In queste affermazioni  di poetica, che allora ebbero una loro precisa e ragion d’essere, si scorgono i segni di una polemica antiromantica, tesa la ricerca di un “ordine” interiore e di un limbo dove fuggire dalla furia del momento in un paradossale tentativo di dare un nuovo significato a vocaboli legati ad altri circoli spirituali.
Tale “estetica dei ritorni” è sorretta da una vera e propria aggressività filologica, da un disperato anelito di assorbire i momenti paradigmatici della nostra cultura, quasi per puntellare per dirla con Eliot,  con i vecchi brandelli della tradizione, una civiltà giunta ormai alla sua estenuazione.  Stravinskij affermava che comporre si esauriva nell’invenzione: Oedipus Rex è  invece una presa di coscienza della impossibilità della invenzione pura: esistono solo materiali codificati, di cui l’autore si serve come di fossili che, strappati al loro contesto originale hanno perduto ogni forza d’urto ed emozionale, per diventare mere sigle emblematiche, refrattarie ad ogni individualità espressiva.
È da questa presa di coscienza  che nasce la stessa singolarità della partitura,  la sua tragicità, congelata dal procedere implacabile e disumano del Fato Greco, sulle aride sillabe di una lingua arcaica.  L’Oedipux adotta i luoghi deputati della tradizione: è costituito da una successione di arie, duetti, cori, ecc. utilizzando le più svariate provocazioni del linguaggio musicale.
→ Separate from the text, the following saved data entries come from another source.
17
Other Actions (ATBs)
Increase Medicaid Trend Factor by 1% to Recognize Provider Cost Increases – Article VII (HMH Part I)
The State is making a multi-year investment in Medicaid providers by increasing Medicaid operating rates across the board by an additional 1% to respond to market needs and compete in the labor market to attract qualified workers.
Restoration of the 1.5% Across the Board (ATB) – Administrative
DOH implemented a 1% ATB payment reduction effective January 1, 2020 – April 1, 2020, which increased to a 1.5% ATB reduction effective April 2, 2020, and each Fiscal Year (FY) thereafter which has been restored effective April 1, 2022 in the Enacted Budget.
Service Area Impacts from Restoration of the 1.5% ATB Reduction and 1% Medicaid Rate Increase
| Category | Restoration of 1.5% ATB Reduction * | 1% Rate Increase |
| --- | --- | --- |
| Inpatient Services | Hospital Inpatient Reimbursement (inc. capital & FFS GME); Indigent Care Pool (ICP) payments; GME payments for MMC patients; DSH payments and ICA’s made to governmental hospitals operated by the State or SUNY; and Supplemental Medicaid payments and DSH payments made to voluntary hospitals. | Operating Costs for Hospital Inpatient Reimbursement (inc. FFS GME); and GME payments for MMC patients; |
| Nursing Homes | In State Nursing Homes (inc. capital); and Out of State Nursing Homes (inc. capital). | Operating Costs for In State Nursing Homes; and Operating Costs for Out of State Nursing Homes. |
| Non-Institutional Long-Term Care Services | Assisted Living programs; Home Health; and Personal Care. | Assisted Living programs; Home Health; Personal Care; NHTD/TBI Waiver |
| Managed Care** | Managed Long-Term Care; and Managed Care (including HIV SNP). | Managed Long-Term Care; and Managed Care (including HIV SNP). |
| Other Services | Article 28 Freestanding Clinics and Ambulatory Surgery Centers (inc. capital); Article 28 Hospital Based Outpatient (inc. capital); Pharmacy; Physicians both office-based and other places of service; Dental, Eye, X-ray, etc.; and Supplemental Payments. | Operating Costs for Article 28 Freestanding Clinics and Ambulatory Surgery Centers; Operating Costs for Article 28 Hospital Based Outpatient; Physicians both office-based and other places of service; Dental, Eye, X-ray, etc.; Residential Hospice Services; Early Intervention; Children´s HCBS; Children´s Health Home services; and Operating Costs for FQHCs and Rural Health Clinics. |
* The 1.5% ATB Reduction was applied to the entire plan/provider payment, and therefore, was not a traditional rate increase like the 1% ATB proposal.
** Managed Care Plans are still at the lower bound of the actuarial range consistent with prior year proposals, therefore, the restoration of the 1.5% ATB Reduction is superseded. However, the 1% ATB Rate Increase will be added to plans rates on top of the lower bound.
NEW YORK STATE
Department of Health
Si è  osservato che la musica barocca e l’operismo ottocentesco sono i poli estremi entro in cui si muove Stravinskij. Il compositore accosta queste formule tipiche in un montaggio irriverente, persino nel contesto di una sola aria o scena. Ad esempio all’aria di Giocasta che guarda alle suggestioni del recitativo accompagnato di estrazione barocca, alle curve patetiche dell’arioso di stampo handeliano, unito ad accensioni da melodramma romantico, puntellate peraltro dalla citazione del ritmo celeberrimo della quinta sinfonia (sentito, ovviamente, in chiave parodistica e non drammatica). Inoltre non mancano accompagnamenti esotici, da Aida, e nella stretta conclusiva tra Giocasta ed Edipo – nel momento di massima tensione, in cui comincia ad apparire la coscienza dell’omicidio – le due voci si lanciano in un vortice operettistico, che sta tra Offenbach e le parti brillanti del secondo atto di Carmen. Siamo dunque alla indifferenziazione assoluta, alla spietata freddezza nel porsi di fronte ai problemi psicologici. Un’altra riprova della strada antinaturalistica battuta da Stravinskij: Edipo, nel teatro ottocentesco, sarebbe stato impersonato da una voce grave o quantomeno da un tenore drammatico; il musicista invece ha scelto una voce chiara, un tenore lirico-leggero che si compiace in melismi arcaicizzanti.